ESTRO 2024 - Abstract Book

S3324

Physics - Detectors, dose measurement and phantoms

ESTRO 2024

2295

Digital Poster

Experimental platform for the investigation of the FLASH effect with drosophila melanogaster

Riccardo Dal Bello 1 , Marvin Kreuzer 2 , Irene Vetrugno 2 , Jamie Little 3 , Rafael Kranzer 4 , Stefan Schischke 5 , Lily Bossin 6 , Eduardo Gardenali Yukihara 6 , Matthias Guckenberger 1 , Martin Pruschy 2 , Stephanie Tanadini-Lang 1 1 University Hospital Zurich and University of Zurich, Department of Radiation Oncology, Zurich, Switzerland. 2 University Hospital Zurich and University of Zurich, Laboratory for Applied Radiobiology, Department of Radiation Oncology, Zurich, Switzerland. 3 University of Zurich, Institute of Molecular Life Sciences, Zurich, Switzerland. 4 PTW Freiburg, -, Freiburg, Germany. 5 RadPro International GmbH, -, Wermelskirchen, Germany. 6 Paul Scherrer Institute, Department of Radiation Safety and Security, Villingen, Switzerland

Purpose/Objective:

The experimental investigation of ultra-high dose rate (UHDR) in radiotherapy is of growing interest due to the FLASH sparing effect, i.e. a biological effect with the potential of sparing normal tissue while being iso-effective in tumour control. The FLASH sparing effect has been demonstrated in several animal models for extremely hypofractionated treatments [1]. However, the scarce access to UHDR irradiation facilities and complex animal handling are limiting factors for a widespread investigation of the FLASH effect, which is required to provide solid radiobiological modelling towards clinical applicability. In this work we aim to tackle these two issues by presenting an experimental platform based on a commonly available electron linac [2] for irradiation of drosophila melanogaster [3], which compared to laboratory rodents requires less sophisticated equipment for maintenance and reproduction while also presenting uncomplicated ethical approval.

Material/Methods:

This study has been performed on a clinical TrueBeam linac (Varian, USA), which was decommissioned and upgraded to deliver electron beams of 16 MeV in UHDR mode. The study also included the delivery of 16 MeV UHDR onto the W-target in order to investigate the generation of photon UHDR radiation. Three different setups have been designed to deliver either conventional (CONV) or UHDR electron radiation to vials containing drosophila melanogaster at different source to surface distances (SSD): (A) irradiation at the linac isocenter (SSD ~ 100 cm), (B) at the faceplate (SSD ~ 60 cm) and (C) within the jaws (SSD ~ 40 or 20 cm) as shown in Figure 1. Each setup was based on a custom 3D printed phantom providing inserts for irradiation of one to ten vials simultaneously and a slot for positioning a prototype ultra-thin ion chamber (UTIC) [4] for dose monitoring and reporting.

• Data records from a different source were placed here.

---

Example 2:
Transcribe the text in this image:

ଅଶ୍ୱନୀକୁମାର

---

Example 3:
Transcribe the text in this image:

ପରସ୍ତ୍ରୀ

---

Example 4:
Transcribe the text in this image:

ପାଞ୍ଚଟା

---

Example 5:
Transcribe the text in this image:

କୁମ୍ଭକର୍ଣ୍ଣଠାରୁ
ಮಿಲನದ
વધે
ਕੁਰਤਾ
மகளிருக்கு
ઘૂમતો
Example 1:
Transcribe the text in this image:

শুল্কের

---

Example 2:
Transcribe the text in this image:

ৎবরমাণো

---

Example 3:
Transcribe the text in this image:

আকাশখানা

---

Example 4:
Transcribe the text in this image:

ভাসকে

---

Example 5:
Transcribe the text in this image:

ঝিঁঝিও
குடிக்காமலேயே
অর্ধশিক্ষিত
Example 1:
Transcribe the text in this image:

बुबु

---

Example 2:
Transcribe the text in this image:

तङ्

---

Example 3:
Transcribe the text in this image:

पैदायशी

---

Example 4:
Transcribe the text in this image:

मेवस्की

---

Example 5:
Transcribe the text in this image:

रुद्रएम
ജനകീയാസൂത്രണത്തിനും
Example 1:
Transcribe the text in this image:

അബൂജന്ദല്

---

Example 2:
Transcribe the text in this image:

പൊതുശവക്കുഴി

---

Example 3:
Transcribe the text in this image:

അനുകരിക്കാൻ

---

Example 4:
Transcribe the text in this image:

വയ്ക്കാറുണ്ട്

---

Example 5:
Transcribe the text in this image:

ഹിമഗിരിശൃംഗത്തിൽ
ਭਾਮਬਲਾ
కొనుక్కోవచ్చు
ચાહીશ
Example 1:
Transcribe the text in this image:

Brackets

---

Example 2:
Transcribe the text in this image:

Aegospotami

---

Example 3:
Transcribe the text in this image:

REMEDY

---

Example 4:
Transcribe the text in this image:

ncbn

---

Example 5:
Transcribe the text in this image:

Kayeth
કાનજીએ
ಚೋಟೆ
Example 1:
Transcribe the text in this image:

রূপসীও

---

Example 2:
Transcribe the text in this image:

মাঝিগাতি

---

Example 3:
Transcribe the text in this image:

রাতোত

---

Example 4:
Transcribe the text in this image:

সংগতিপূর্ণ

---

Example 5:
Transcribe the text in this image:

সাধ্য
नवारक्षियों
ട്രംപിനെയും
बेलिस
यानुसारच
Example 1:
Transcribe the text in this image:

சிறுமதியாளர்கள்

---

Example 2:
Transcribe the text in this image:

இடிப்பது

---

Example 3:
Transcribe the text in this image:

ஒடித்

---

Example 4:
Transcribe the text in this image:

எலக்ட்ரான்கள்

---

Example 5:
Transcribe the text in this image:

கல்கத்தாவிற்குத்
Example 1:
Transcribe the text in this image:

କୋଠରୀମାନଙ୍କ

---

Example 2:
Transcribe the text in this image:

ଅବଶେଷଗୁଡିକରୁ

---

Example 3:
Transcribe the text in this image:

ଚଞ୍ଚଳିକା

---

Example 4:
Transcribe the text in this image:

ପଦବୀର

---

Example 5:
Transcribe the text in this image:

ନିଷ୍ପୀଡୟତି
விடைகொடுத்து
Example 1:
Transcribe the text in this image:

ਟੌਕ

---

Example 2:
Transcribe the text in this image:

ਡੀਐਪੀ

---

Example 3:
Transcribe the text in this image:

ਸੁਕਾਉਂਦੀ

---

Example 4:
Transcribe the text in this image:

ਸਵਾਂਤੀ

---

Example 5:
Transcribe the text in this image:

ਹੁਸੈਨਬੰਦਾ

The commissioning of the phantoms has been performed with redundant dosimetry based on three independent methods, all proven to be dose rate independent, to measure dose at the location of the drosophila melanogaster: (i) Gafchromic EBT3 Films (Ashland, USA), (ii) Gafchromic HD-V2 Films (Ashland, USA) and (iii) OSL chips based on BeO read out with myOSLchip (RadPro, Germany). The dose measured by (i) - (iii) was then used to determine the calibration N [Gy/nC] for the UTIC in the specific setup for the 16 MeV electron irradiations.